Prompt
Transcribe exactly, and without pictures, only the lines from the one bearing "tradición, deporte y música" through the final line of the data below.

----- Available data -----

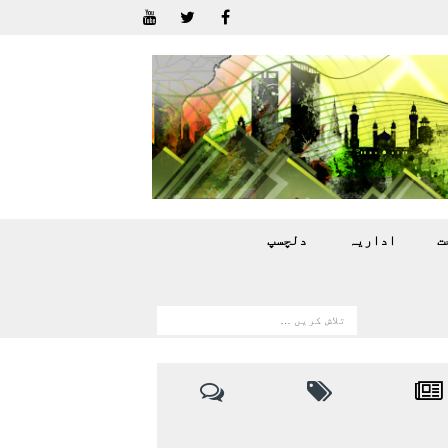
ت
اداريہ
دلچسپ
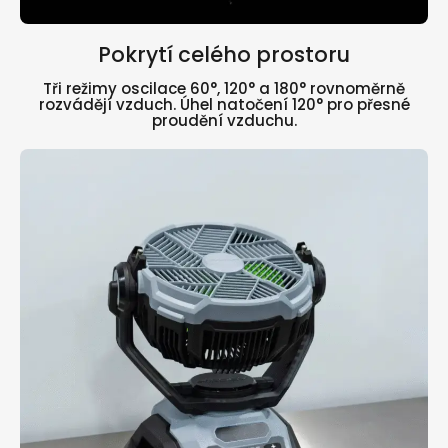
Pokrytí celého prostoru
Tři režimy oscilace 60°, 120° a 180° rovnoměrně
rozvádějí vzduch. Úhel natočení 120° pro přesné
proudění vzduchu.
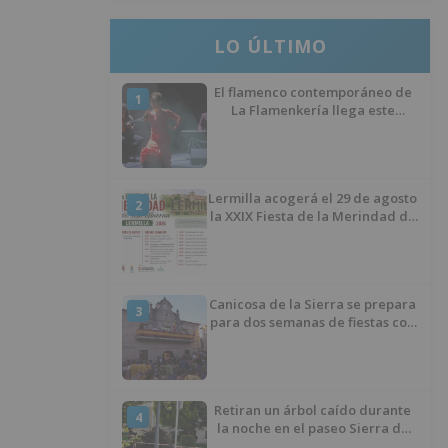
LO ÚLTIMO
El flamenco contemporáneo de
1
La Flamenkería llega este
domingo a Tórtoles de Esgueva
con 'Escenario Patrimonio'
Lermilla acogerá el 29 de agosto
2
la XXIX Fiesta de la Merindad de
Río Ubierna con tradición,
música y actividades para todos
los públicos
Canicosa de la Sierra se prepara
3
para dos semanas de fiestas con
tradición, deporte y música
Retiran un árbol caído durante
4
la noche en el paseo Sierra de
Atapuerca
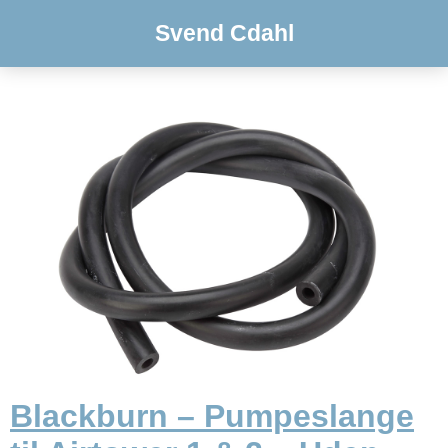
Svend Cdahl
Blackburn – Pumpeslange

-----

Solved problem
tradición, deporte y música
Retiran un árbol caído durante
4
la noche en el paseo Sierra de
Atapuerca
Svend Cdahl
Blackburn – Pumpeslange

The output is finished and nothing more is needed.